I write today to announce my retirement at the end of this calendar year, a decision I have delayed several times over the past two years at the request of the Chancellor in order to work on issues that I believe are critical to the future and long-term success of our institution.

As I have written many times, the College of Staten Island has an amazing legacy of providing access to high-quality education for the students of Staten Island, New York City, the state, and beyond. We have a legacy of institution that combines one of the first community colleges in NYC, Staten Island Community College, and Richmond College, an experimental upper-division and graduate college that brought public access to baccalaureate and master’s degrees to the borough. We have a legacy of place as the only public institution of higher education in the borough and the Island’s second largest employer. More importantly, we occupy the grounds of Halloran General Hospital, which provided amazing care for wounded soldiers from both the Pacific and European theaters of World War II. Most importantly, we occupy the sacred grounds of Willowbrook State School, where civil rights of people with developmental disabilities were first brought to light, leading to the Willowbrook Consent Decree and later the Americans with Disabilities Act. We have a legacy of mission of borough stewardship and serving as an anchor institution for Staten Island.

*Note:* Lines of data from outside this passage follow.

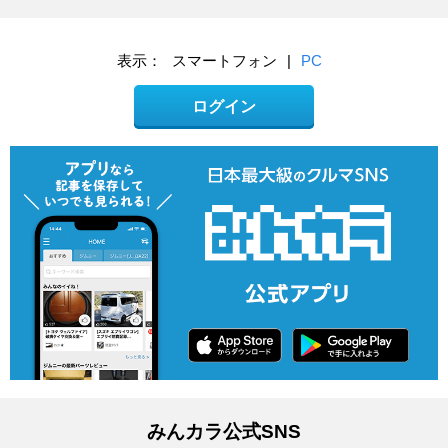
表示：
スマートフォン
|
PC
ログイン
みんカラ公式SNS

We have amazing faculty, staff, and students. We take students from challenging backgrounds and send them to law school, to medical school, and to the best professional schools. Our students get jobs at top firms on Wall Street and serve the best not-for-profits. Even more importantly, on Staten Island, a borough of small businesses, almost everyone employs a graduate of CSI and nearly every family on the Island has a member who is an alum. We make students’ dreams come true.

I have spent one third of my more than 40 years in higher education at CSI and am proud of what it is becoming and am humbled to have served a role in its evolution. During my tenure, CSI received the largest-ever gift to any not-for-profit on Staten Island, a cash gift of $7.5 million for the naming of the Lucille and Jay Chazanoff School of Business, which now includes a planned supplemental gift of more than $1 million. I oversaw more than $250 million in major construction, critical maintenance, and renovations, including the renovation of a historic vacant building for the new home of the School of Business and initiated the “Lustrum” of Infrastructure to prioritize critical maintenance and care of existing buildings over new construction.

We successfully worked with our local elected officials for more than $40 million in City and State money in support of the College, which includes a new track and field, artificial turf ball field, artificial turf, bleachers, lighting for soccer, trading room floor, nursing sim lab, engineering maker space lab, Media Culture TV studio, and Genomic Center. The CSI Dolphins moved to NCAA Division II to improve recruitment and bring greater opportunities for our student-athletes to compete against athletes in the Northeast.

We opened CSI St. George for better access to classes for many SI residents. The 30,000 Degree Consortium was initiated by bringing together all institutions on Staten Island to increase the number of residents with baccalaureate degrees by 30,000 in 2025. Philanthropic support has also greatly increased. The CSI Foundation now has approximately $22 million in assets and a million-dollar surplus in unrestricted funds.

During my presidency, a new Strategic Plan for 2017-2022 called Opportunity to Ascend, was created to emphasize the opportunities CSI provides for our students, as well as the opportunity we have as an institution to ascend in national recognition. The plan focuses on student success, global engagement, Borough stewardship, destination campus, scholarship-driven education, and resource management. We successfully underwent a restructuring of the academic reorganization of CSI to include its first academic schools including a new School of Business, a School of Education, a School of Health Sciences, and 11 new academic departments. We have new academic degrees and certificate programs highlighted by a new MSW degree with a focus on care for the developmentally disabled and established CSI as a doctoral degree-granting institution.

Bonnie and I consider it an honor to have lived and served in the community; we treasure our friends and colleagues and want everyone to know that both CSI and Staten Island will be forever a part of our lives.

As I have written before, I remain concerned about the enrollment and budgetary challenges of the future. However, these are solvable problems. My greatest concern remains the need for a new Governance Plan to guide more inclusive campus discussions and recommendations as well as to align with the standards of Middle States. A new team will need to decide if my proposals have merit and to make recommendations to the Board that they deem appropriate. I urge the campus to continue to engage in discussions of how recommendations are made and campus conversations take place.

My concluding belief is that the College of Staten Island has a bright future. It cannot fail in its Mission to provide access and quality. It is located in too strategic a region, with such a unique campus that it will succeed and take its rightful place as one of the stars of American public higher education. I call on the entire campus community to work together to make that happen.